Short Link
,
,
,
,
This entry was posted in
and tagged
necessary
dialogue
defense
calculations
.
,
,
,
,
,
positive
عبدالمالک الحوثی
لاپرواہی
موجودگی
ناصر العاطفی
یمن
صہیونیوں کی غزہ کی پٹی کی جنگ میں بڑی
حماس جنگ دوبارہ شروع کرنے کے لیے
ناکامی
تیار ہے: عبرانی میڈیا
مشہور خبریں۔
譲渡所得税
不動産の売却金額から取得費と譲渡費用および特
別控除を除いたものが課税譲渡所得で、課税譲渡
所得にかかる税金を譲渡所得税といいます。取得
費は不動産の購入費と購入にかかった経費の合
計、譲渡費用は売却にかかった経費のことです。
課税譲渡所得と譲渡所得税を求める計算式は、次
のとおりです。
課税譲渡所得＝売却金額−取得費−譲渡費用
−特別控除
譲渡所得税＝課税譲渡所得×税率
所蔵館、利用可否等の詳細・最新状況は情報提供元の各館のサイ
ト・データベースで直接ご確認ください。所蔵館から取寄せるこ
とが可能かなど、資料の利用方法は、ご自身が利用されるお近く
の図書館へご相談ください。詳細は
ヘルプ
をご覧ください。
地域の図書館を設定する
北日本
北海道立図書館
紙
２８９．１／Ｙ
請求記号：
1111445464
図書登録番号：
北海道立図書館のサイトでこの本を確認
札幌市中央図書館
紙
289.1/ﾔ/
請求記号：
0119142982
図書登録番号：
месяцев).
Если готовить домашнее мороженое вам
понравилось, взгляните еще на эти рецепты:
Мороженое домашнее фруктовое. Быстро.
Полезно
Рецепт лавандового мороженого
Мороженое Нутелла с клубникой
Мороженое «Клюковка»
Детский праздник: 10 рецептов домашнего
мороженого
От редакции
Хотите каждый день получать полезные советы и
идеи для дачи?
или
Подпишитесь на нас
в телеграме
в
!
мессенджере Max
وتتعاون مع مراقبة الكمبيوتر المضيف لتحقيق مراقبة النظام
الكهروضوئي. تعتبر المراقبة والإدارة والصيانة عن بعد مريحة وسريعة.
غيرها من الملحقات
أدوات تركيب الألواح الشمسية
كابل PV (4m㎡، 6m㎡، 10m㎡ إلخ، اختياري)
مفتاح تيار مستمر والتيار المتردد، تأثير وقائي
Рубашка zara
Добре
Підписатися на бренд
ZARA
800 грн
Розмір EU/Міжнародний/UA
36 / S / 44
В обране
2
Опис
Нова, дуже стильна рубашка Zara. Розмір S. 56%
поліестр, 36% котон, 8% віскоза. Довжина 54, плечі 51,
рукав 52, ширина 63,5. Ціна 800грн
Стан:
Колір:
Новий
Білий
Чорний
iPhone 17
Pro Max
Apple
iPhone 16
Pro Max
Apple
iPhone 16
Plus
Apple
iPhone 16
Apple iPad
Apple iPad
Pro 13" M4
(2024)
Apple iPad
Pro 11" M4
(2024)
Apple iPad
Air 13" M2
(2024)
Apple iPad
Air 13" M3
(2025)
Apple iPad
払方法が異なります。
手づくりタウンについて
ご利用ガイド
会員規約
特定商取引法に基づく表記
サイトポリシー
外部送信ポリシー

══════

Problem to work on: Copy the records word for word.

Task answer:
Short Link
,
,
,
,
This entry was posted in
and tagged
necessary
dialogue
defense
calculations
.
,
,
,
,
,
positive
عبدالمالک الحوثی
لاپرواہی
موجودگی
ناصر العاطفی
یمن
صہیونیوں کی غزہ کی پٹی کی جنگ میں بڑی
حماس جنگ دوبارہ شروع کرنے کے لیے
ناکامی
تیار ہے: عبرانی میڈیا
مشہور خبریں۔
譲渡所得税
不動産の売却金額から取得費と譲渡費用および特
別控除を除いたものが課税譲渡所得で、課税譲渡
所得にかかる税金を譲渡所得税といいます。取得
費は不動産の購入費と購入にかかった経費の合
計、譲渡費用は売却にかかった経費のことです。
課税譲渡所得と譲渡所得税を求める計算式は、次
のとおりです。
課税譲渡所得＝売却金額−取得費−譲渡費用
−特別控除
譲渡所得税＝課税譲渡所得×税率
所蔵館、利用可否等の詳細・最新状況は情報提供元の各館のサイ
ト・データベースで直接ご確認ください。所蔵館から取寄せるこ
とが可能かなど、資料の利用方法は、ご自身が利用されるお近く
の図書館へご相談ください。詳細は
ヘルプ
をご覧ください。
地域の図書館を設定する
北日本
北海道立図書館
紙
２８９．１／Ｙ
請求記号：
1111445464
図書登録番号：
北海道立図書館のサイトでこの本を確認
札幌市中央図書館
紙
289.1/ﾔ/
請求記号：
0119142982
図書登録番号：
месяцев).
Если готовить домашнее мороженое вам
понравилось, взгляните еще на эти рецепты:
Мороженое домашнее фруктовое. Быстро.
Полезно
Рецепт лавандового мороженого
Мороженое Нутелла с клубникой
Мороженое «Клюковка»
Детский праздник: 10 рецептов домашнего
мороженого
От редакции
Хотите каждый день получать полезные советы и
идеи для дачи?
или
Подпишитесь на нас
в телеграме
в
!
мессенджере Max
وتتعاون مع مراقبة الكمبيوتر المضيف لتحقيق مراقبة النظام
الكهروضوئي. تعتبر المراقبة والإدارة والصيانة عن بعد مريحة وسريعة.
غيرها من الملحقات
أدوات تركيب الألواح الشمسية
كابل PV (4m㎡، 6m㎡، 10m㎡ إلخ، اختياري)
مفتاح تيار مستمر والتيار المتردد، تأثير وقائي
Рубашка zara
Добре
Підписатися на бренд
ZARA
800 грн
Розмір EU/Міжнародний/UA
36 / S / 44
В обране
2
Опис
Нова, дуже стильна рубашка Zara. Розмір S. 56%
поліестр, 36% котон, 8% віскоза. Довжина 54, плечі 51,
рукав 52, ширина 63,5. Ціна 800грн
Стан:
Колір:
Новий
Білий
Чорний
iPhone 17
Pro Max
Apple
iPhone 16
Pro Max
Apple
iPhone 16
Plus
Apple
iPhone 16
Apple iPad
Apple iPad
Pro 13" M4
(2024)
Apple iPad
Pro 11" M4
(2024)
Apple iPad
Air 13" M2
(2024)
Apple iPad
Air 13" M3
(2025)
Apple iPad
払方法が異なります。
手づくりタウンについて
ご利用ガイド
会員規約
特定商取引法に基づく表記
サイトポリシー
外部送信ポリシー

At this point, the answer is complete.